Putting aside any early action out of the bond vigilantes, however, and returning to the idea that increased economic expectations might support a bust in the bond markets, it may be a slow unwind but it’s very much underway as this chart of an investment grade bond ETF shows us.

In addition, as I discussed two weeks ago, the S&P 500 earnings yield of about 6.5% suggests that bonds are expensive with the 10-year yield at 3.49%.

The Fed Model points to the idea that equilibrium between the two markets is found when the S&P earnings yield is close to that of the 10-year yield and, if correct, and it should be noted that it may not be but this non-Fed endorsed methodology does seem to point to meaningful relationships over longer periods of time, and seems to point to the idea that yields are likely to increase as will the S&P 500.

And so it is this inflation expectation/risk and perhaps an increasingly less tolerant stance toward the Fed’s until now artful maneuvering of markets to create movement that is the most likely driver of the end of the Great Bond Bull Market, in my view.

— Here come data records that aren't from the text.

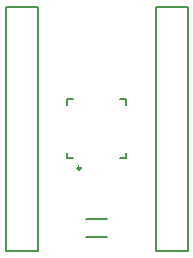
<source format=gbr>
%TF.GenerationSoftware,Altium Limited,Altium Designer,20.1.11 (218)*%
G04 Layer_Color=65535*
%FSLAX45Y45*%
%MOMM*%
%TF.SameCoordinates,8684D80F-3192-4470-AB3D-773AF577FA96*%
%TF.FilePolarity,Positive*%
%TF.FileFunction,Legend,Top*%
%TF.Part,Single*%
G01*
G75*
%TA.AperFunction,NonConductor*%
%ADD30C,0.25000*%
%ADD31C,0.20000*%
D30*
X624500Y682893D02*
G03*
X624500Y682893I-12500J0D01*
G01*
D31*
X-7500Y-15000D02*
X261500D01*
Y2047000D01*
X-7500D02*
X261500D01*
X-7500Y-15000D02*
Y2047000D01*
X512000Y766000D02*
X562000D01*
X512000D02*
Y816000D01*
X962000Y766000D02*
X1012000D01*
Y816000D01*
X512000Y1266000D02*
X562000D01*
X512000Y1216000D02*
Y1266000D01*
X962000D02*
X1012000D01*
Y1216000D02*
Y1266000D01*
X672000Y252800D02*
X852000D01*
X672000Y102800D02*
X852000D01*
X1262500Y-15000D02*
X1531500D01*
Y2047000D01*
X1262500D02*
X1531500D01*
X1262500Y-15000D02*
Y2047000D01*
%TF.MD5,281210160e9bb9ca896bf7cf38405c8c*%
M02*

</source>
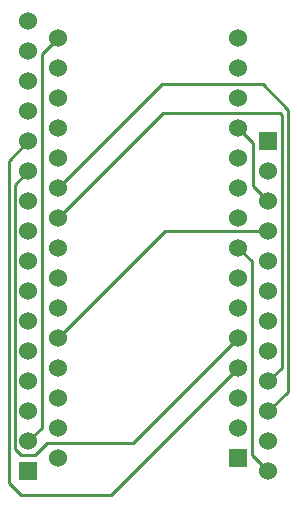
<source format=gbr>
%TF.GenerationSoftware,Altium Limited,Altium Designer,22.11.1 (43)*%
G04 Layer_Physical_Order=1*
G04 Layer_Color=255*
%FSLAX45Y45*%
%MOMM*%
%TF.SameCoordinates,003A0D21-0A85-4CB2-A7D7-273B0D73F9A5*%
%TF.FilePolarity,Positive*%
%TF.FileFunction,Copper,L1,Top,Signal*%
%TF.Part,Single*%
G01*
G75*
%TA.AperFunction,Conductor*%
%ADD10C,0.25400*%
%TA.AperFunction,ComponentPad*%
%ADD11R,1.52400X1.52400*%
%ADD12C,1.52400*%
%ADD13R,1.53000X1.53000*%
%ADD14C,1.53000*%
D10*
X9664700Y9194800D02*
X10541000Y10071100D01*
X11394440D01*
X11610340Y9855200D01*
Y7470140D02*
Y9855200D01*
X11442700Y7302500D02*
X11610340Y7470140D01*
X9527540Y10327640D02*
X9664700Y10464800D01*
X9527540Y7165340D02*
Y10327640D01*
X9410700Y7048500D02*
X9527540Y7165340D01*
X11188700Y8686800D02*
X11303000Y8572500D01*
Y6934200D02*
Y8572500D01*
Y6934200D02*
X11442700Y6794500D01*
X10109200Y6591300D02*
X11188700Y7670800D01*
X9347200Y6591300D02*
X10109200D01*
X9243060Y6695440D02*
X9347200Y6591300D01*
X9243060Y6695440D02*
Y9420860D01*
X9410700Y9588500D01*
X11442700Y7556500D02*
X11559540Y7673340D01*
Y9809480D01*
X11539220Y9829800D02*
X11559540Y9809480D01*
X10553700Y9829800D02*
X11539220D01*
X9664700Y8940800D02*
X10553700Y9829800D01*
X10299700Y7035800D02*
X11188700Y7924800D01*
X9568180Y7035800D02*
X10299700D01*
X9464040Y6931660D02*
X9568180Y7035800D01*
X9347200Y6931660D02*
X9464040D01*
X9293860Y6985000D02*
X9347200Y6931660D01*
X9293860Y6985000D02*
Y9217660D01*
X9410700Y9334500D01*
X10566400Y8826500D02*
X11442700D01*
X9664700Y7924800D02*
X10566400Y8826500D01*
X11188700Y9702800D02*
X11315700Y9575800D01*
Y9207500D02*
Y9575800D01*
Y9207500D02*
X11442700Y9080500D01*
D11*
X11188700Y6908800D02*
D03*
D12*
Y7162800D02*
D03*
Y7416800D02*
D03*
Y7670800D02*
D03*
Y7924800D02*
D03*
Y8178800D02*
D03*
Y8432800D02*
D03*
Y8686800D02*
D03*
Y8940800D02*
D03*
Y9194800D02*
D03*
Y9448800D02*
D03*
Y9702800D02*
D03*
Y9956800D02*
D03*
Y10210800D02*
D03*
Y10464800D02*
D03*
X9664700D02*
D03*
Y10210800D02*
D03*
Y9956800D02*
D03*
Y9702800D02*
D03*
Y9448800D02*
D03*
Y9194800D02*
D03*
Y8940800D02*
D03*
Y8686800D02*
D03*
Y8432800D02*
D03*
Y8178800D02*
D03*
Y7924800D02*
D03*
Y7670800D02*
D03*
Y7416800D02*
D03*
Y7162800D02*
D03*
Y6908800D02*
D03*
D13*
X9410700Y6794500D02*
D03*
X11442700Y9588500D02*
D03*
D14*
Y9334500D02*
D03*
Y9080500D02*
D03*
Y8826500D02*
D03*
Y8572500D02*
D03*
Y8318500D02*
D03*
Y8064500D02*
D03*
Y7810500D02*
D03*
Y7556500D02*
D03*
Y7302500D02*
D03*
Y7048500D02*
D03*
Y6794500D02*
D03*
X9410700Y7048500D02*
D03*
Y7302500D02*
D03*
Y7556500D02*
D03*
Y7810500D02*
D03*
Y8064500D02*
D03*
Y8318500D02*
D03*
Y8572500D02*
D03*
Y8826500D02*
D03*
Y9080500D02*
D03*
Y9334500D02*
D03*
Y9588500D02*
D03*
Y9842500D02*
D03*
Y10096500D02*
D03*
Y10350500D02*
D03*
Y10604500D02*
D03*
%TF.MD5,764edc1de1100d3d1ba705585d35163b*%
M02*

</source>
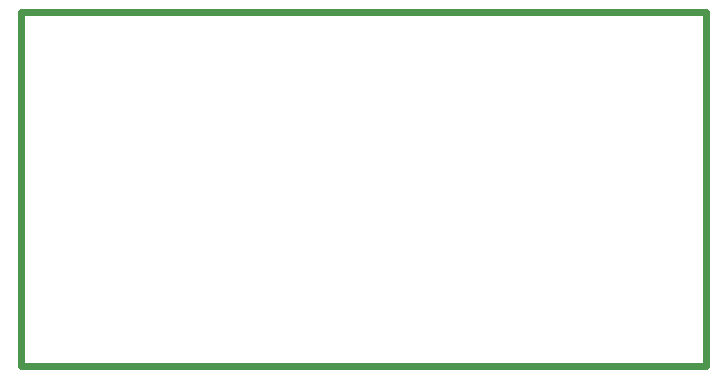
<source format=gko>
G04*
G04 #@! TF.GenerationSoftware,Altium Limited,Altium Designer,22.4.2 (48)*
G04*
G04 Layer_Color=16711935*
%FSLAX25Y25*%
%MOIN*%
G70*
G04*
G04 #@! TF.SameCoordinates,3C072E9B-22AA-40BF-B50C-96CCD76C562D*
G04*
G04*
G04 #@! TF.FilePolarity,Positive*
G04*
G01*
G75*
%ADD33C,0.02362*%
D33*
X0Y0D02*
X228346D01*
Y118110D01*
X0D02*
X228346D01*
X0Y0D02*
Y118110D01*
M02*

</source>
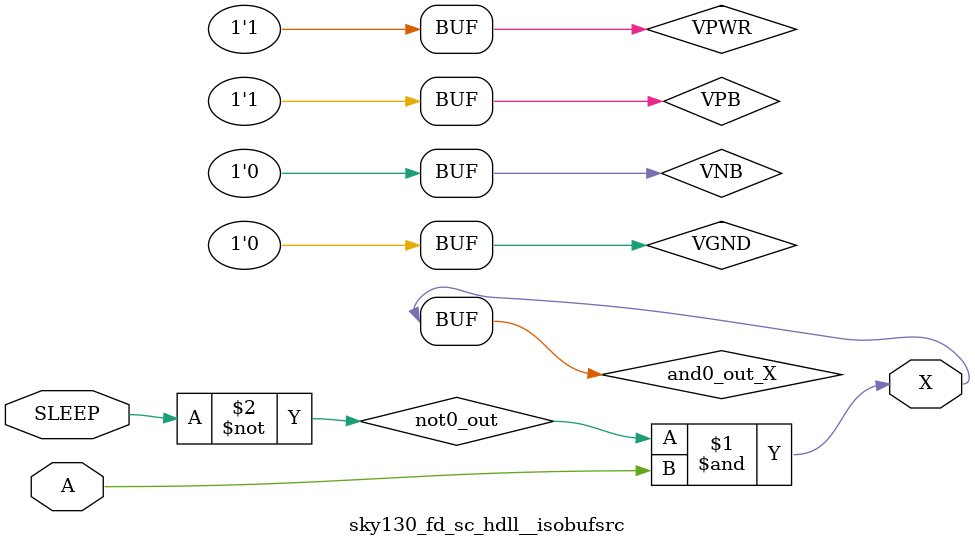
<source format=v>
/*
 * Copyright 2020 The SkyWater PDK Authors
 *
 * Licensed under the Apache License, Version 2.0 (the "License");
 * you may not use this file except in compliance with the License.
 * You may obtain a copy of the License at
 *
 *     https://www.apache.org/licenses/LICENSE-2.0
 *
 * Unless required by applicable law or agreed to in writing, software
 * distributed under the License is distributed on an "AS IS" BASIS,
 * WITHOUT WARRANTIES OR CONDITIONS OF ANY KIND, either express or implied.
 * See the License for the specific language governing permissions and
 * limitations under the License.
 *
 * SPDX-License-Identifier: Apache-2.0
*/


`ifndef SKY130_FD_SC_HDLL__ISOBUFSRC_TIMING_V
`define SKY130_FD_SC_HDLL__ISOBUFSRC_TIMING_V

/**
 * isobufsrc: Input isolation, noninverted sleep.
 *
 *            X = (!A | SLEEP)
 *
 * Verilog simulation timing model.
 */

`timescale 1ns / 1ps
`default_nettype none

`celldefine
module sky130_fd_sc_hdll__isobufsrc (
    X    ,
    SLEEP,
    A
);

    // Module ports
    output X    ;
    input  SLEEP;
    input  A    ;

    // Module supplies
    supply1 VPWR;
    supply0 VGND;
    supply1 VPB ;
    supply0 VNB ;

    // Local signals
    wire not0_out  ;
    wire and0_out_X;

    //  Name  Output      Other arguments
    not not0 (not0_out  , SLEEP          );
    and and0 (and0_out_X, not0_out, A    );
    buf buf0 (X         , and0_out_X     );

endmodule
`endcelldefine

`default_nettype wire
`endif  // SKY130_FD_SC_HDLL__ISOBUFSRC_TIMING_V

</source>
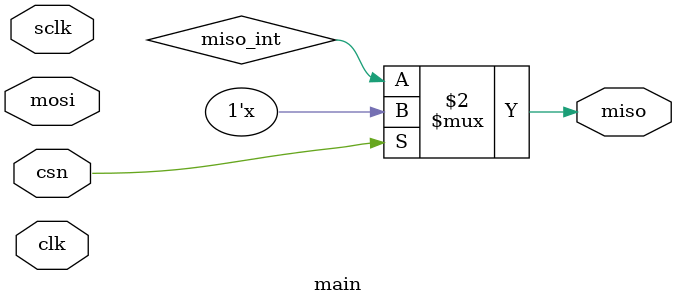
<source format=v>
`timescale 1ns / 1ps

module main(
	clk, 
	sclk, csn, miso, mosi
	//oen, wen, cen, 
	//addr, 
	//data
);

	/*******************************************************************
	 * define inputs and outputs */
	input clk;

	input sclk;
	input csn;
	output miso; 
	input mosi;

	//output oen;
	//output wen;
	//output cen;

	//output [16:0] addr;

	//inout [7:0] data;

	/*******************************************************************
	* SPI handling block  */

	// shift register for spi bits
	reg [27:0] spi_buffer;

	always @ (posedge sclk) begin




	end

	// SPI lines go line during csn high
	assign miso = csn ? 1'bZ : miso_int;

endmodule




</source>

After all, the 10-year’s rise in yield has been telegraphing this message to us for two months now in the chart below of the roundtrip QE2 trade.

It may have been more difficult to believe its message a few weeks ago but now with the fixed income markets mimicking its message seemingly across the board, investors may want to consider taking a seat by reducing exposure to bonds before this market’s music ends entirely.

Disclosure: I have no positions in any stocks mentioned, and no plans to initiate any positions within the next 72 hours.